Bund erhebt 900 Einsprachen gegen kantonale Kurzarbeitsbewilligungen

Boris Zürcher, Leiter der Direktion für Arbeit beim Seco, präsentierte am Freitag in Bern die Zahlen zu den Einsprachen.

Boris Zürcher, Leiter der Direktion für Arbeit beim Seco, präsentierte am Freitag in Bern die Zahlen zu den Einsprachen.

Der Bund hat bisher bei rund 900 kantonalen Bewilligungsentscheiden zur Kurzarbeit Einsprache eingereicht.

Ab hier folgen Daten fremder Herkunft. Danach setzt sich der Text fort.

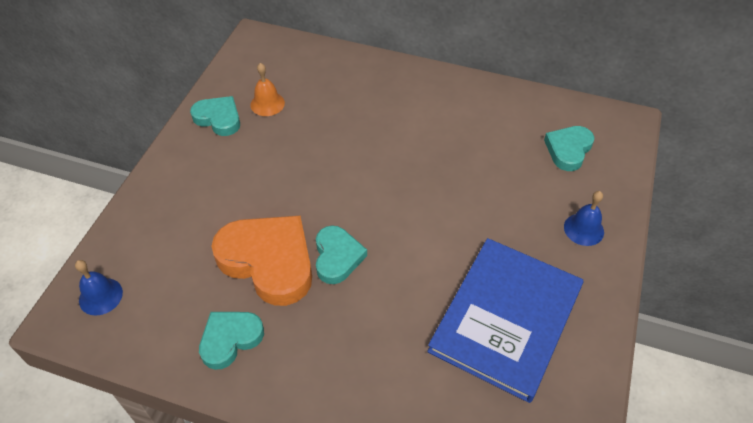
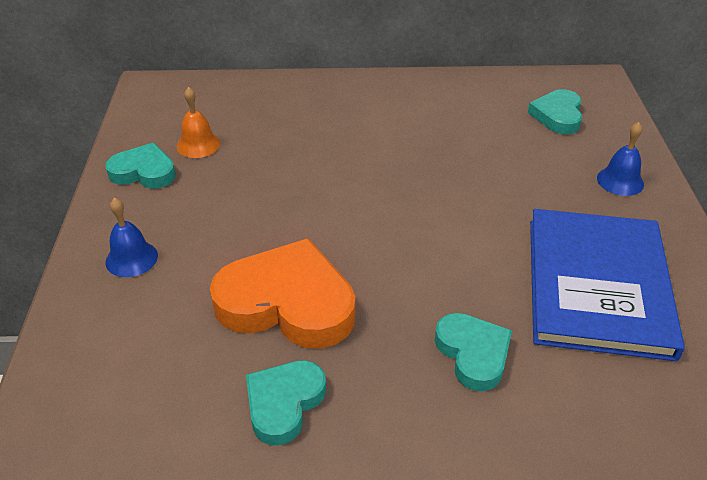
camera: 20 degrees left, 10 degrees down
blue bell [75,260,123,316] -> blue bell moved to [105,198,158,277]
turquoise heart [316,225,367,284] -> turquoise heart moved to [435,313,512,391]

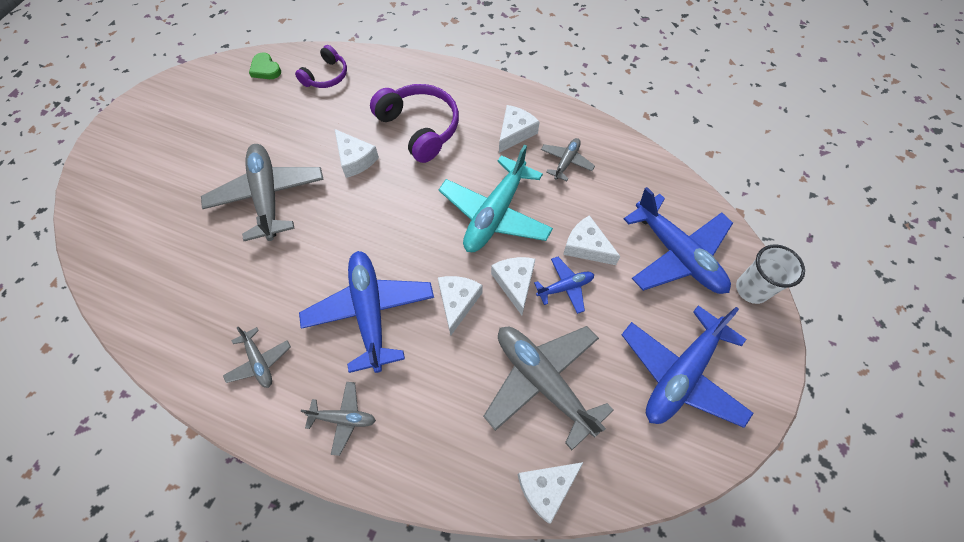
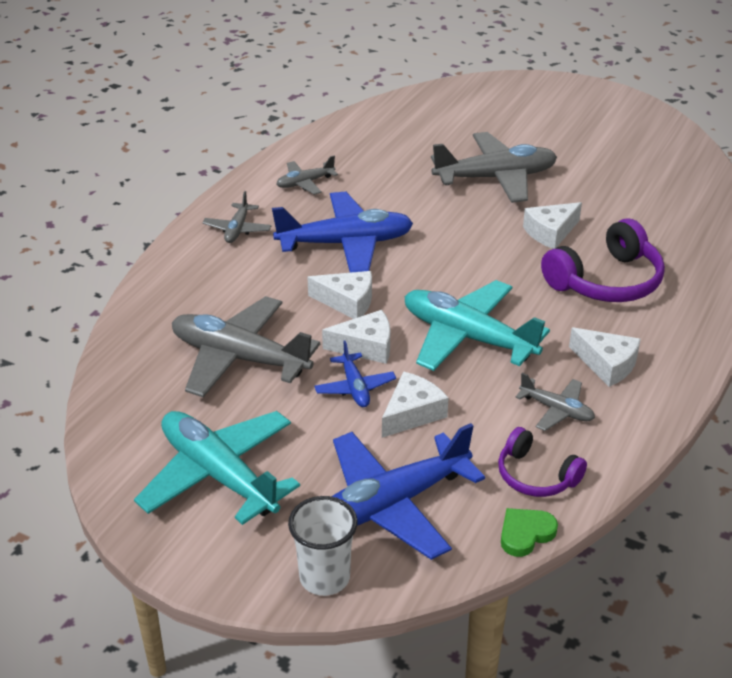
camera: 95 degrees right, 25 degrees down
green heart [249,52,281,79] -> green heart moved to [501,508,558,557]
purple headphones [295,45,347,88] -> purple headphones moved to [498,427,587,497]
grey plane [483,326,614,450] -> grey plane turned 120 degrees counterclockwise [172,296,320,397]
white cheese [518,462,584,523] -> none
blue plane [621,305,754,428] -> turquoise plane [134,411,300,525]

Die meisten beanstandeten Gesuche stammen von Betrieben der öffentlichen Dienste.

(agl) Der Bund ist nicht mit allen Gesuchen zur Kurzarbeit einverstanden. Es geht unter anderem um Transportunternehmen, kommunale Betriebe oder Angestellte wie Schulhausabwarte, in deren Fällen der Bund Einsprache gegen die kantonale Bewilligung der Kurzarbeit eingereicht hat. Dies erklärte Boris Zürcher, Leiter der Direktion für Arbeit beim Staatssekretariat für Wirtschaft (Seco), am Freitag an einer Medienkonferenz in Bern. Bei dem Vorgehen handle es sich um das normale Prozedere, bei dem die Aufsichtsbehörde das Recht zur Einsprache habe, so Zücher.

Von insgesamt rund 900 Fällen sei die Hälfte der Einsprachen bereits behandelt, so Zürcher. In 43 Fällen hätten die Gesuchsteller von sich aus ihren Antrag zurückgezogen, in rund 200 Fällen hiessen die Kantone die Einsprachen gut und zogen die Bewilligung zurück. In 121 Fällen hielten die Kantone gemäss Zürcher an ihren Bewilligungen fest.